Work

Portfolio

Selected work across industry, doctoral research, and ongoing projects.

Recent Work

Coming soon

I am currently studying LLM post-training and reinforcement learning algorithms. This section will be updated with projects and write-ups as they take shape.

Optimal Dynamics

During five years as Director of AI, I built and led the technical foundations behind many products within Optimal Dynamics' Transportation Decision System, bridging CASTLE Lab research with production-scale freight optimization.

Decision-Native Agents

I pioneered the agentic orchestration layer at Optimal Dynamics. Atlas, the Agentic Automation Layer, turns optimization outputs into coordinated, autonomous action. Rather than reactive task-takers following simple scripts, these decision-native agents are powered by the core optimization engine and understand the full complexity of the network.

Bid Platform

I was the architect of the Bid Platform, which helps truckload carriers respond to RFPs with confidence. The product overlays bid lanes on an optimized digital twin of the carrier’s network to uncover the best lanes, optimal volumes, and new business opportunities.

Time Series Forecasting

I owned the custom-built time series forecasting engine that powers all major Optimal Dynamics products. Distributional forecasting is a key component of stochastic optimization engines, and my work at CASTLE Lab on modeling uncertainty directly informed how we built forecasting systems at scale.

Data Platform

I was the architect of modernizing the company’s data platform, which maps, ingests, and pulls together carrier data and operational systems into a unified decision-making platform.
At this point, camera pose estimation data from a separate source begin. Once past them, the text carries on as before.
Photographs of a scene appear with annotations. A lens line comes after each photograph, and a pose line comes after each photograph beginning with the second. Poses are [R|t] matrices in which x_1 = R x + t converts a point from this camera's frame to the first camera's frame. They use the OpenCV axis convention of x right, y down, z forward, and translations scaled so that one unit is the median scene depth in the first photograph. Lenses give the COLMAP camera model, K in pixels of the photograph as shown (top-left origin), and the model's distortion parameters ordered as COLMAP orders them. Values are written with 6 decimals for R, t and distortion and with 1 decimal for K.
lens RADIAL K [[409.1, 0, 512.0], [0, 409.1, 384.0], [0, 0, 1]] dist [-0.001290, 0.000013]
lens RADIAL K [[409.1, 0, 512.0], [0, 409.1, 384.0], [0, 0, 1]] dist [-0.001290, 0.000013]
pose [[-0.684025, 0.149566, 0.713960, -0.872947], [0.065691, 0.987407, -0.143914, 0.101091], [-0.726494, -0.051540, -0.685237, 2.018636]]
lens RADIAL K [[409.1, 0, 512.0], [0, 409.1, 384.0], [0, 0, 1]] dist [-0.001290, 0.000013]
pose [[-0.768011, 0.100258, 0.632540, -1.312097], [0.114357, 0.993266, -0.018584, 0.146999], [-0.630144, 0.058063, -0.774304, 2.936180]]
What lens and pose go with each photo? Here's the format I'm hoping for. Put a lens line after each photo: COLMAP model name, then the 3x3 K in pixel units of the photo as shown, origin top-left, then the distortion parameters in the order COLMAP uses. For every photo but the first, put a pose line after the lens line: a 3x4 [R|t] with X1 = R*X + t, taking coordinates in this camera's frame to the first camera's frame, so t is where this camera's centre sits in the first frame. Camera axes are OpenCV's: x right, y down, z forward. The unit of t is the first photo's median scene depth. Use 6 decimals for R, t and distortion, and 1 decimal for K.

This foundation feeds every product in the Transportation Decision System, spanning data mapping, entity modeling, and lifecycle management from raw ingestion through to the optimization engine.

PhD Research

Multi-Agent Sequential Decision Modeling

My doctoral work focused on designing policies where agents can collaborate to learn effectively while implementing decisions that impact the environment. I built detailed simulators for wildfires and epidemics to design and evaluate control systems for these agents.

We extended Warren Powell’s canonical framework for modeling sequential decision problems from a single-agent model to a multi-agent model, and explored algorithms for inserting tunable parameters into deterministic lookahead policies to control risk.

MIT Lincoln Laboratory

Prior to Princeton, I contributed to applied machine learning research at MIT Lincoln Laboratory.